HOW TO COMPLETE THIS TASK:
Because the images are not wanted, restate every line below word for word without them.

SOURCE MATERIAL:
□ □ □
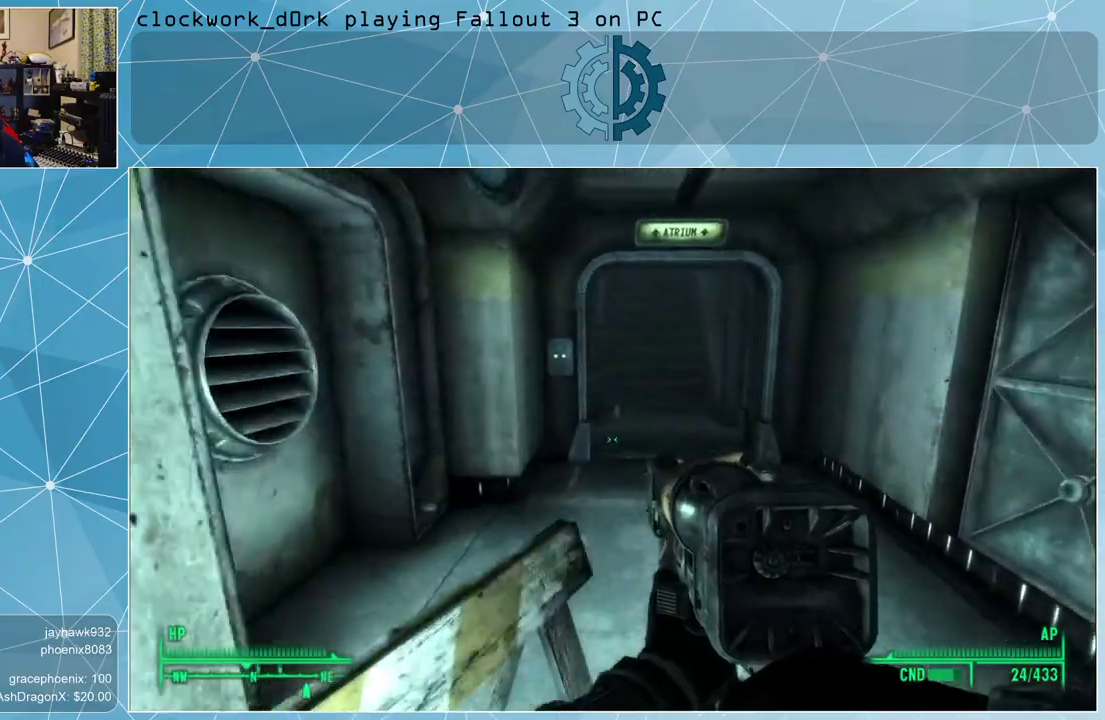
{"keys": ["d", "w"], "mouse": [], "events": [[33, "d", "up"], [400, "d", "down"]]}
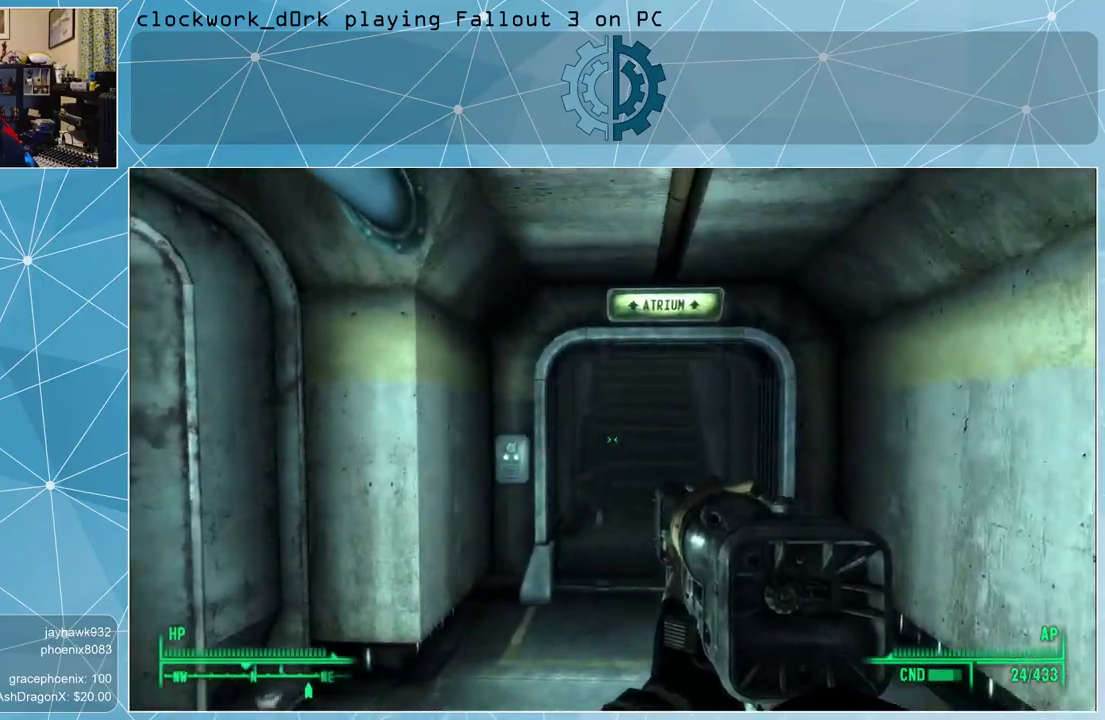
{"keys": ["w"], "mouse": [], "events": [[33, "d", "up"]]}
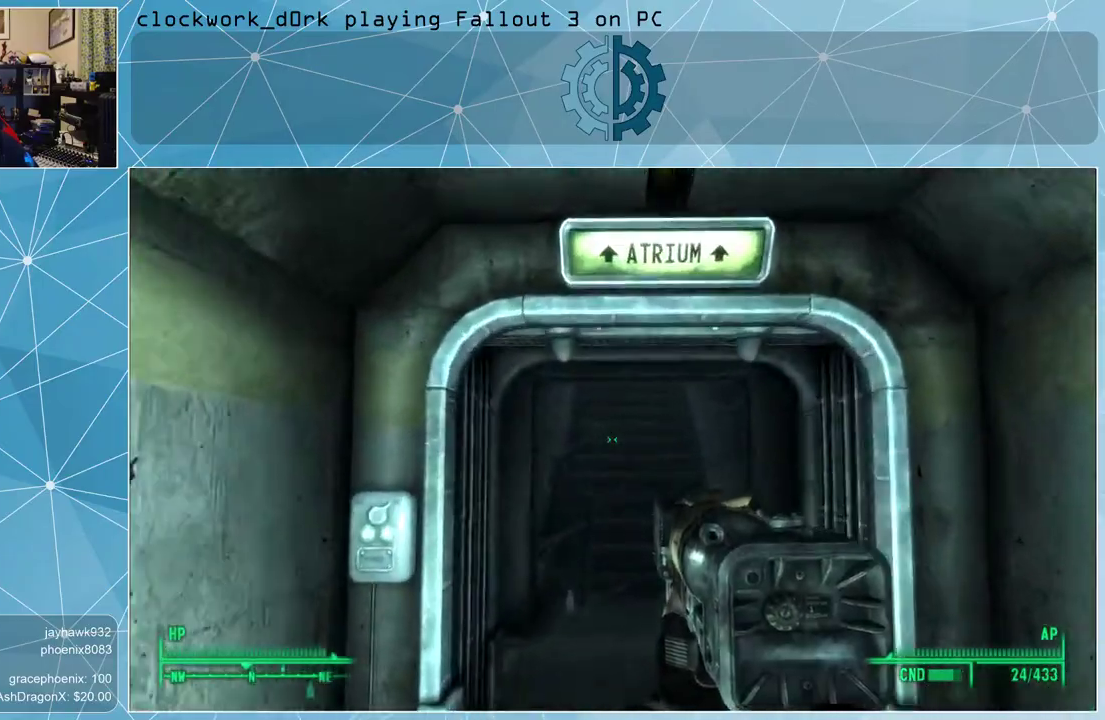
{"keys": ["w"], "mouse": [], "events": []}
□ □ □
RESULT OF THE EXERCISE:
{"keys": ["d", "w"], "mouse": [], "events": [[33, "d", "up"], [400, "d", "down"]]}
{"keys": ["w"], "mouse": [], "events": [[33, "d", "up"]]}
{"keys": ["w"], "mouse": [], "events": []}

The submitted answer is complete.